Collected data
▬▬▬▬▬▬▬▬▬▬

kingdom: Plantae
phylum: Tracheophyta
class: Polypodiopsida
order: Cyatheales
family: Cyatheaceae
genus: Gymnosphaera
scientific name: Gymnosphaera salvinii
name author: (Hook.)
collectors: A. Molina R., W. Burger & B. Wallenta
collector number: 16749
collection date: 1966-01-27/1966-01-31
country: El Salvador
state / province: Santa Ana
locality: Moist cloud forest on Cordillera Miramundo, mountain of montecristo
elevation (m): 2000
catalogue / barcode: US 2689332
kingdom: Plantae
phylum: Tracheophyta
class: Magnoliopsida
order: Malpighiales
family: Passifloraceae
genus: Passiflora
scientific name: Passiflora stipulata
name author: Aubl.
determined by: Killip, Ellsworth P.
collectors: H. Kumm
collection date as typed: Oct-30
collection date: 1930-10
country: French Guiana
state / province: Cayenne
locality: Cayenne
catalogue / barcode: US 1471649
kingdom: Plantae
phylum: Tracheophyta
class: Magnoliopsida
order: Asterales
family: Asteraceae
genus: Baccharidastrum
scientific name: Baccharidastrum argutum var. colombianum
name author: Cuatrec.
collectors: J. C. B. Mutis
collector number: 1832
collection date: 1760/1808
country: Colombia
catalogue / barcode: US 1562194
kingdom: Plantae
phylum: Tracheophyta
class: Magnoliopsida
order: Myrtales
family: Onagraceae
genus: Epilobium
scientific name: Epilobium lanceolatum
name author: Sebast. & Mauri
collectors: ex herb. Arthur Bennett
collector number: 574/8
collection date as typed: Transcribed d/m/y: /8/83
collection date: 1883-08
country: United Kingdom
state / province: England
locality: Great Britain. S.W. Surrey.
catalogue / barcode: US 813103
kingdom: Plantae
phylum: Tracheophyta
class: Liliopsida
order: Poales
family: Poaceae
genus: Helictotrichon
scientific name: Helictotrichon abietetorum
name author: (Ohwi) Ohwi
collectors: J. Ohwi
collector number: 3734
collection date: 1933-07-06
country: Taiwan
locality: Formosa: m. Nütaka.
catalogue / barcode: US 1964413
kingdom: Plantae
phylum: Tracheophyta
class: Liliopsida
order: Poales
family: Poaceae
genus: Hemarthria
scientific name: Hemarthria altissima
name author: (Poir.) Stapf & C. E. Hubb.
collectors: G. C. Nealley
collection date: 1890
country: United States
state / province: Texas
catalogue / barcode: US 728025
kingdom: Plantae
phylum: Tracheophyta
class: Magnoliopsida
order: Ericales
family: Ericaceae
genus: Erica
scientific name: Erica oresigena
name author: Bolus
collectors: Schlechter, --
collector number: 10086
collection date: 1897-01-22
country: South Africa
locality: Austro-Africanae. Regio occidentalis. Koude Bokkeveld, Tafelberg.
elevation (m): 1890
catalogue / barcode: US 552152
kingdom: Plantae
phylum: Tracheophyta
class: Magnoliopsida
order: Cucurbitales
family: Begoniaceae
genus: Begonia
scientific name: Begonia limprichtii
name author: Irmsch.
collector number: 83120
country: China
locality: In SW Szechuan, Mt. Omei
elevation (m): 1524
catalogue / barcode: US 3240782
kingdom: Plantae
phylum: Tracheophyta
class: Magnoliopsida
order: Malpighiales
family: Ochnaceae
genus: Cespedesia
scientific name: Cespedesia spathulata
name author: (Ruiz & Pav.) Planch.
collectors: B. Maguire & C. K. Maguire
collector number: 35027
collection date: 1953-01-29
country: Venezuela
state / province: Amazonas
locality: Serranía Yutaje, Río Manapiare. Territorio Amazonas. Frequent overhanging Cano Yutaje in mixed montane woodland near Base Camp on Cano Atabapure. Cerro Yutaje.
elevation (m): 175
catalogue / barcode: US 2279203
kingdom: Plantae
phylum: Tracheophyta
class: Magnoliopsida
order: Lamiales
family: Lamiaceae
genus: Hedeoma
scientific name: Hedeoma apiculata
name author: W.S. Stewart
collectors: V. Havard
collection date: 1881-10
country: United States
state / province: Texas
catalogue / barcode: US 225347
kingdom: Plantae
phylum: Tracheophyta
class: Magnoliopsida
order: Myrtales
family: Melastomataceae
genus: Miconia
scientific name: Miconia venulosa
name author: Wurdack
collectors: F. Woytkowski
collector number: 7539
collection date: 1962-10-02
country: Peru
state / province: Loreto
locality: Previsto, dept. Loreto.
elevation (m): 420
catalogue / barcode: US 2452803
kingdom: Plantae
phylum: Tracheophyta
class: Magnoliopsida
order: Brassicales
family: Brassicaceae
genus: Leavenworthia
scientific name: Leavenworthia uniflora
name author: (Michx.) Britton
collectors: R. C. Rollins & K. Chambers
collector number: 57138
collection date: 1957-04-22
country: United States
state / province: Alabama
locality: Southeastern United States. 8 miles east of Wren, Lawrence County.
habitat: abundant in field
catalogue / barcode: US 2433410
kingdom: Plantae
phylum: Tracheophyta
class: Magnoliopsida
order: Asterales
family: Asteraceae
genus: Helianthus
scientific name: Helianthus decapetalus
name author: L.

▬▬▬▬▬▬▬▬▬▬

§ Task description:
Quote the lines of the material above, starting with the line containing "collector number: 35027" and ending with the line containing "elevation (m): 175", with both of those lines included.

§ Answer:
collector number: 35027
collection date: 1953-01-29
country: Venezuela
state / province: Amazonas
locality: Serranía Yutaje, Río Manapiare. Territorio Amazonas. Frequent overhanging Cano Yutaje in mixed montane woodland near Base Camp on Cano Atabapure. Cerro Yutaje.
elevation (m): 175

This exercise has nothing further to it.